IEEE Internet Computing 2001

The Evolving Field of Distributed Storage

Peter N. Yianilos (guest editor) and Sumeet Sobti

Abstract: Memory is a fundamental commodity of computation. Storage systems provide memory that costs far less than RAM and has greater persistence, but suffers from much lower data transfer bandwidths and higher access latencies. These attributes -- cost, persistence, bandwidth, and latency -- are the traditional evaluation metrics for storage systems, but the remarkable growth of communications and networking over the past few decades has complicated this simple picture.

Today the network is an integral part of the computer. Most of us routinely access Web pages whose display requires fetching data from dozens of machines around the world. The Web is the first distributed storage system to have such an immediate global impact. It illustrates the technological, economic, and cultural power of a distributed approach. However, the Web's fragility and operational semantics prevent it from addressing the storage problems of mainstream data processing. For example, error messages or suspended display is common when a network or system component fails somewhere, making a page or one of its elements inaccessible. Also, informal caching on the Web makes it hard to be certain that you're viewing current information.

A simple form of distributed file storage is widespread now, as many of us routinely and transparently access files stored somewhere else on a local area network. Between LANs and the World Wide Web lies the domain of distributed enterprise-wide storage, an area that industry is now actively developing.

In this increasingly complex and demanding world of distributed storage, we are forced to consider new metrics and issues beyond the traditional set. These include shared coherent access, availability, survivability, security, interoperability, search, caching, load balancing, and scale -- the need for storage systems of truly immense proportions. Indeed, our increased appetite for storage has also engendered another design issue: the need to largely automate the now human-intensive task of managing large storage systems.
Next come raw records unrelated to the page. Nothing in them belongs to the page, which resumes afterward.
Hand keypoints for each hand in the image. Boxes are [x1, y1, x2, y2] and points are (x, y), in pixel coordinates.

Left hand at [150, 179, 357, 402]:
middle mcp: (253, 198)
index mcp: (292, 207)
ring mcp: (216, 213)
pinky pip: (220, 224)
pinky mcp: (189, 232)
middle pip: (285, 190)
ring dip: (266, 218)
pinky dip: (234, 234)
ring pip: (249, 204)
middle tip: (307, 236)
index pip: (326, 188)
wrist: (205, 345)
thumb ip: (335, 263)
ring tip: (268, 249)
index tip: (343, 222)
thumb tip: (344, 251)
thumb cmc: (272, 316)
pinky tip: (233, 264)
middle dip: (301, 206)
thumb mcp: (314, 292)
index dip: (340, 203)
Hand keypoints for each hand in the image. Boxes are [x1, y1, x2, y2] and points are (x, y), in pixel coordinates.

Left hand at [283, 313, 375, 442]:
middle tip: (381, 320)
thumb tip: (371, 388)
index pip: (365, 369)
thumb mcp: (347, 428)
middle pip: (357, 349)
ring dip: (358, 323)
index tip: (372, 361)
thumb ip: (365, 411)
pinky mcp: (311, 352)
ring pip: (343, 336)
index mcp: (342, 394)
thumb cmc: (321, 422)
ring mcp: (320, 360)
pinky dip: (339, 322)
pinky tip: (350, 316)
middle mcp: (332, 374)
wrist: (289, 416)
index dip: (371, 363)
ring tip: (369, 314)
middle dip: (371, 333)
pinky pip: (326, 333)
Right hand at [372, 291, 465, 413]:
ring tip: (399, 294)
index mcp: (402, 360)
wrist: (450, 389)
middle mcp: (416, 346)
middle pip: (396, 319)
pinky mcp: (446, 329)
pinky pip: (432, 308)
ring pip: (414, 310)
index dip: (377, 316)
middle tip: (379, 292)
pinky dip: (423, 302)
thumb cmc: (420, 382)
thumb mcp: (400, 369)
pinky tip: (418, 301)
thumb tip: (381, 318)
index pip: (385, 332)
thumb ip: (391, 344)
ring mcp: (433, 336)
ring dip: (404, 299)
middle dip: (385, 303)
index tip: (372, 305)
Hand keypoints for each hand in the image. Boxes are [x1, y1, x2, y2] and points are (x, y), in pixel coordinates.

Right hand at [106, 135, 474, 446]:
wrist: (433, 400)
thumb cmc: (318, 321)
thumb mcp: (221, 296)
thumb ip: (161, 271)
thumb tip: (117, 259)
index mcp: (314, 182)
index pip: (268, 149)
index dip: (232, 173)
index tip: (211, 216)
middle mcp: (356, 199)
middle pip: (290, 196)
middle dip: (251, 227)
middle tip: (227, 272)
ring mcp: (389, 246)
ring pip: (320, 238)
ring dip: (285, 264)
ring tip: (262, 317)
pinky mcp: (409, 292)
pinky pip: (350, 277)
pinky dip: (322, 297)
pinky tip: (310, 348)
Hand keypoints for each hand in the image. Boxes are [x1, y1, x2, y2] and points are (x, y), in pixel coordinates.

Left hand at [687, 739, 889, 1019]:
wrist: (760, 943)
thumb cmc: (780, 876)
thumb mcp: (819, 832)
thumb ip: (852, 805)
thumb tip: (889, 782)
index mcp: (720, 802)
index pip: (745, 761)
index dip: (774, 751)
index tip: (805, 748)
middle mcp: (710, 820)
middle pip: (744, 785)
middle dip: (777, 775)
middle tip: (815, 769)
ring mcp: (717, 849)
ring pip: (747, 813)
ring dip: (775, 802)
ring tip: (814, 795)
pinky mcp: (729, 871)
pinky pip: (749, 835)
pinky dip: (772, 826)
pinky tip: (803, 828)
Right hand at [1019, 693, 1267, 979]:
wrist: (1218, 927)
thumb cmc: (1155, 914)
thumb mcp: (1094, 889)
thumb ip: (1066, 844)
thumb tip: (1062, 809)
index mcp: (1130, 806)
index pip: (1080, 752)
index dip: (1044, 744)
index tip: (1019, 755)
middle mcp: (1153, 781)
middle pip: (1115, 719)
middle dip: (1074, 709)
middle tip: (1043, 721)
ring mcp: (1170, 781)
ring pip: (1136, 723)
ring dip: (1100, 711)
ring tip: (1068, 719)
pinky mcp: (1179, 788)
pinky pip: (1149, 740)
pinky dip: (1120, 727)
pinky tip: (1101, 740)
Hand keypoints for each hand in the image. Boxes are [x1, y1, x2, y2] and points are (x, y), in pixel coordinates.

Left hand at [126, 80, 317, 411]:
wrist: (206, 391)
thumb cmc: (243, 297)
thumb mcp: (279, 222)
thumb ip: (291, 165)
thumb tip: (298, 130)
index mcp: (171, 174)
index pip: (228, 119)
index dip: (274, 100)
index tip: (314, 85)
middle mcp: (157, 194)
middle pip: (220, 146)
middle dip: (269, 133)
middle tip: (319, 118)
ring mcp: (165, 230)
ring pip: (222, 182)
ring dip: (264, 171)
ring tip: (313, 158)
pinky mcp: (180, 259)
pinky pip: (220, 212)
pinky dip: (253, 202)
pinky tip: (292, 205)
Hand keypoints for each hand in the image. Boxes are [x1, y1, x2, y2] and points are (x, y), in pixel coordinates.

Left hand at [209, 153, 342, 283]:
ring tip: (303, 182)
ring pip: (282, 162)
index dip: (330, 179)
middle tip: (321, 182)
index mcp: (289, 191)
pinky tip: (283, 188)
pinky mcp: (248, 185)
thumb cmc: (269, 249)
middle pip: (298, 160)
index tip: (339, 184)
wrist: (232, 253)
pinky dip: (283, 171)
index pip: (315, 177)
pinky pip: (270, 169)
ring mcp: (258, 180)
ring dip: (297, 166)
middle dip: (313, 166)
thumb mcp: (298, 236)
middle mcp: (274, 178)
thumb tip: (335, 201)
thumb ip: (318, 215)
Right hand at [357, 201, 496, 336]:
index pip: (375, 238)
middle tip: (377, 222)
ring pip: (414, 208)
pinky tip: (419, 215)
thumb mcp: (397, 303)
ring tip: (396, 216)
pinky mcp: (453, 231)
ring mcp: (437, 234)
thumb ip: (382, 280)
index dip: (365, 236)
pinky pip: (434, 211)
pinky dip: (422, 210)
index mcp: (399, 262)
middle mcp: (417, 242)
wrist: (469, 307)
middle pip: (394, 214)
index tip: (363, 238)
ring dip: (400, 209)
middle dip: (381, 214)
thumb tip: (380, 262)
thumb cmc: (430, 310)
Finally, an undercurrent in the flow of ideas concerns the cultural issues of privacy and anonymity in the context of distributed storage.

The builders of distributed storage systems face many architectural decisions as they work toward their targets among these metrics and issues. The most basic of these is the question, "Who's doing the work of providing storage services?"

Hierarchical approaches, including the new trend toward storage virtualization, use layers of control and abstraction to stitch together distributed and disparate storage providers into a single virtual whole. In the peer-to-peer approach, the clients themselves provide storage for everyone. There is no need for any server in the traditional sense. In the ideal case, such systems are fully symmetrical with no fixed central leader. The server-to-server approach is related to peer-to-peer, but here many servers work together in a symmetrical way to provide storage services; clients need not install any new software to consume basic storage services. This broad categorization includes much work in the established field of distributed file systems.